*Brief 1*:
According to the source text on computing the Matrix-Vector, what output does the example array [1, 2, 3] produce?
*Brief 2*:
Extract the passage of the source text from "To compute the" to "is the result.", reproducing it verbatim.

Source text section start

To compute the Matrix-Vector, first rotate through the size-n input array to create a matrix of size n x n, with the first element of the array following the main diagonal. This forms the matrix portion. For the vector, flip the input array vertically. Then perform normal matrix multiplication. The output vector is the result.

For example,

a = [1, 2, 3]

First, rotate the array two times to the right, to obtain [3, 1, 2] and [2, 3, 1], then stack them to form a 3x3 matrix

[[1, 2, 3]
 [3, 1, 2]
 [2, 3, 1]]

Next, flip the array vertically to form the vector

[[1, 2, 3] [[1]
 [3, 1, 2] x [2]
 [2, 3, 1]] [3]]

Perform usual matrix multiplication

[[1, 2, 3] [[1] [[1+4+9] [[14]
 [3, 1, 2] x [2] = [3+2+6] = [11]
 [2, 3, 1]] [3]] [2+6+3]] [11]]

And the output is [14, 11, 11] or [[14], [11], [11]] (your choice of whether it's flattened or not).

Source text section end
Extracted records section start

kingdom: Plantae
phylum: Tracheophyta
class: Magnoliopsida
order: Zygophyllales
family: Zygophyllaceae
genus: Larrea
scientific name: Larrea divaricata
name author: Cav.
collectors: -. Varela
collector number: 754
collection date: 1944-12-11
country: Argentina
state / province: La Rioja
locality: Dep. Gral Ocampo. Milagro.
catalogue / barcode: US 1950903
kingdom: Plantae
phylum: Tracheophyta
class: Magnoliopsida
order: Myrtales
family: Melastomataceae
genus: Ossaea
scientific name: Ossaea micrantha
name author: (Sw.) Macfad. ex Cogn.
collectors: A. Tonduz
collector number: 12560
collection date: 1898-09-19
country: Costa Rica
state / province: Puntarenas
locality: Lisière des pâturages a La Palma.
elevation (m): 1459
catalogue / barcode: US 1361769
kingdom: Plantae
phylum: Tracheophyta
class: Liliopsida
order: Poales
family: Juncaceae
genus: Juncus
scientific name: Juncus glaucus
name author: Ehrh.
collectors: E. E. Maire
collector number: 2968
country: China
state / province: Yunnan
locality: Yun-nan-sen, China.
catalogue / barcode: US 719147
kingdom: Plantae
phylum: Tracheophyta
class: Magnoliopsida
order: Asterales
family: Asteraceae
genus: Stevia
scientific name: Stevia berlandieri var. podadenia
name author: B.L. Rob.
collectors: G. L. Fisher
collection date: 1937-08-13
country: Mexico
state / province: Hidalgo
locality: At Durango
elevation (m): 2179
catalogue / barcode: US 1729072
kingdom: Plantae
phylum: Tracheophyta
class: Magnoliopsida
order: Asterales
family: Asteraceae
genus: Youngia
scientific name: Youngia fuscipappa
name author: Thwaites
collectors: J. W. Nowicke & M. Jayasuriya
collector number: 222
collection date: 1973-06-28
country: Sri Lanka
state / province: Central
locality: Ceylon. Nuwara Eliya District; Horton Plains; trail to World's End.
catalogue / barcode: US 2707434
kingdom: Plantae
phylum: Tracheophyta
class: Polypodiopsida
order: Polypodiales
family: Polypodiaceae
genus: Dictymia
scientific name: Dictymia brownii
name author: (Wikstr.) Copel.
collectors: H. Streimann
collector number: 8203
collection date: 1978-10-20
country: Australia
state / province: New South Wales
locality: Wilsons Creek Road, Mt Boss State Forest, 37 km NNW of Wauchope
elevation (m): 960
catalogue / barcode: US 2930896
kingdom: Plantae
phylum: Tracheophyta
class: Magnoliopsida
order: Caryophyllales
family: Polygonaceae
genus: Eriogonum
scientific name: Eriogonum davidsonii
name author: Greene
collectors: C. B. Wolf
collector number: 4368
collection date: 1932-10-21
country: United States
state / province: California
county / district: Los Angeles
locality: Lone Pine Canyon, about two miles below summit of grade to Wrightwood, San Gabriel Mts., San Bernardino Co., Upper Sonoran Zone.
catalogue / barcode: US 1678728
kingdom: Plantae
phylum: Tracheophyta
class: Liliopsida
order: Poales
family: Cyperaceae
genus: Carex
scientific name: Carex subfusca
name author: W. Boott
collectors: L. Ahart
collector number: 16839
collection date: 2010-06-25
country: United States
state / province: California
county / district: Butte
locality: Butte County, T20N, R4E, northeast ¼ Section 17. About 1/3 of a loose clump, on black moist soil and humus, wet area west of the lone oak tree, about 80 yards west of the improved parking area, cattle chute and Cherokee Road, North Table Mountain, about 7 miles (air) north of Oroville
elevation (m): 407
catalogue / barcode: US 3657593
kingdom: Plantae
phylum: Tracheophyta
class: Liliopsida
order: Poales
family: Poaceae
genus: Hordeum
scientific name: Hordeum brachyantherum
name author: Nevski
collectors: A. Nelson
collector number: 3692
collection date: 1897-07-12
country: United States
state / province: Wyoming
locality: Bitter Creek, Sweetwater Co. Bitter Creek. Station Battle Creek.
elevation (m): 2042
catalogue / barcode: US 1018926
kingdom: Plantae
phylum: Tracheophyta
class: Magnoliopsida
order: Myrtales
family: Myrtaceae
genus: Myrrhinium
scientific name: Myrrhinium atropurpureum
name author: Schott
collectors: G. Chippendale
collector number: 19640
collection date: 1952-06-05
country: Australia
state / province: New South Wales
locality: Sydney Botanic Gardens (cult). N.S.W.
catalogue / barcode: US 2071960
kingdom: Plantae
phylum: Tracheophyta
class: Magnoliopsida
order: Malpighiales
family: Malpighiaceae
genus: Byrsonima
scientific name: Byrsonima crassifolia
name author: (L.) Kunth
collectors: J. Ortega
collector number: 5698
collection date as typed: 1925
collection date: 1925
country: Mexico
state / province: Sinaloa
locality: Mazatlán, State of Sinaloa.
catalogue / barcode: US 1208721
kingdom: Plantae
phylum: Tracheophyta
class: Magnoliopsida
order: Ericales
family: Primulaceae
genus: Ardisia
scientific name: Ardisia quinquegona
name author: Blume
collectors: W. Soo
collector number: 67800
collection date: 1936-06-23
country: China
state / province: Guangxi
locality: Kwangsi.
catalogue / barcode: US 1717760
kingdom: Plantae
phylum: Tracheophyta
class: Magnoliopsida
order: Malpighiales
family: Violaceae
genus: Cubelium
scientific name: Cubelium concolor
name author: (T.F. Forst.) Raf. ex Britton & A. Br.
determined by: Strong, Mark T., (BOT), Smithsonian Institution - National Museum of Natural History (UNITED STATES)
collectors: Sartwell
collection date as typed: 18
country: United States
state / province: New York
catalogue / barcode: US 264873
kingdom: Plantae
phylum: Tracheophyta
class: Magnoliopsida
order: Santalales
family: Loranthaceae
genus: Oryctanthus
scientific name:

Extracted records section end

*Exercise result 1*:
The output is [14, 11, 11], which may also be given unflattened as [[14], [11], [11]].

*Exercise result 2*:
To compute the Matrix-Vector, first rotate through the size-n input array to create a matrix of size n x n, with the first element of the array following the main diagonal. This forms the matrix portion. For the vector, flip the input array vertically. Then perform normal matrix multiplication. The output vector is the result.